◆ Given data ◆
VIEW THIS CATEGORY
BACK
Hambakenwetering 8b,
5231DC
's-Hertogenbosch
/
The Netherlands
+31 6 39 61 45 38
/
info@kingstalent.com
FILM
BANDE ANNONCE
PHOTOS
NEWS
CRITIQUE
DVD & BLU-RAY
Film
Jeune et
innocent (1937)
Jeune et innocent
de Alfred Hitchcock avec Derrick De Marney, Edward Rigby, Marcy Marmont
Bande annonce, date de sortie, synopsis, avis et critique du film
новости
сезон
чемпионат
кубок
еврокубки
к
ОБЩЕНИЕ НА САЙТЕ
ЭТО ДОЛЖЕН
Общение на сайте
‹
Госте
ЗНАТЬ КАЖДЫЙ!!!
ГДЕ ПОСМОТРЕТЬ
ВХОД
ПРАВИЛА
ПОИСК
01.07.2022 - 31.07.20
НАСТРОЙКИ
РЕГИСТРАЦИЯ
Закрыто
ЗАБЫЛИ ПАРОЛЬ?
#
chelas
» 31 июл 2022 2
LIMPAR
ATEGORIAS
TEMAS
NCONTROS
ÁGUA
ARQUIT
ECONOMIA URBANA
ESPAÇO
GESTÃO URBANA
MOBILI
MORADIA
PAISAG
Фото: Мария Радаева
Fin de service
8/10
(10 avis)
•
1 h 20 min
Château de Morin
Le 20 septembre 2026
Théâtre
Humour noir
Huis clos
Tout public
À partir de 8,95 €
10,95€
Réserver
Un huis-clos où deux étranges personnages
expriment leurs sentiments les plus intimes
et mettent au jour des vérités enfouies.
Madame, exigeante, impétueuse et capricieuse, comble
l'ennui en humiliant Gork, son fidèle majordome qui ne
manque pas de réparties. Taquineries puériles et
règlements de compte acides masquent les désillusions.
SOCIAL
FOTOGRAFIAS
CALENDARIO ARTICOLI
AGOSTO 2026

◆ Exercise description ◆
For this exercise, restate each of the entries without any deviation.

◆ Answer box ◆
VIEW THIS CATEGORY
BACK
Hambakenwetering 8b,
5231DC
's-Hertogenbosch
/
The Netherlands
+31 6 39 61 45 38
/
info@kingstalent.com
FILM
BANDE ANNONCE
PHOTOS
NEWS
CRITIQUE
DVD & BLU-RAY
Film
Jeune et
innocent (1937)
Jeune et innocent
de Alfred Hitchcock avec Derrick De Marney, Edward Rigby, Marcy Marmont
Bande annonce, date de sortie, synopsis, avis et critique du film
новости
сезон
чемпионат
кубок
еврокубки
к
ОБЩЕНИЕ НА САЙТЕ
ЭТО ДОЛЖЕН
Общение на сайте
‹
Госте
ЗНАТЬ КАЖДЫЙ!!!
ГДЕ ПОСМОТРЕТЬ
ВХОД
ПРАВИЛА
ПОИСК
01.07.2022 - 31.07.20
НАСТРОЙКИ
РЕГИСТРАЦИЯ
Закрыто
ЗАБЫЛИ ПАРОЛЬ?
#
chelas
» 31 июл 2022 2
LIMPAR
ATEGORIAS
TEMAS
NCONTROS
ÁGUA
ARQUIT
ECONOMIA URBANA
ESPAÇO
GESTÃO URBANA
MOBILI
MORADIA
PAISAG
Фото: Мария Радаева
Fin de service
8/10
(10 avis)
•
1 h 20 min
Château de Morin
Le 20 septembre 2026
Théâtre
Humour noir
Huis clos
Tout public
À partir de 8,95 €
10,95€
Réserver
Un huis-clos où deux étranges personnages
expriment leurs sentiments les plus intimes
et mettent au jour des vérités enfouies.
Madame, exigeante, impétueuse et capricieuse, comble
l'ennui en humiliant Gork, son fidèle majordome qui ne
manque pas de réparties. Taquineries puériles et
règlements de compte acides masquent les désillusions.
SOCIAL
FOTOGRAFIAS
CALENDARIO ARTICOLI
AGOSTO 2026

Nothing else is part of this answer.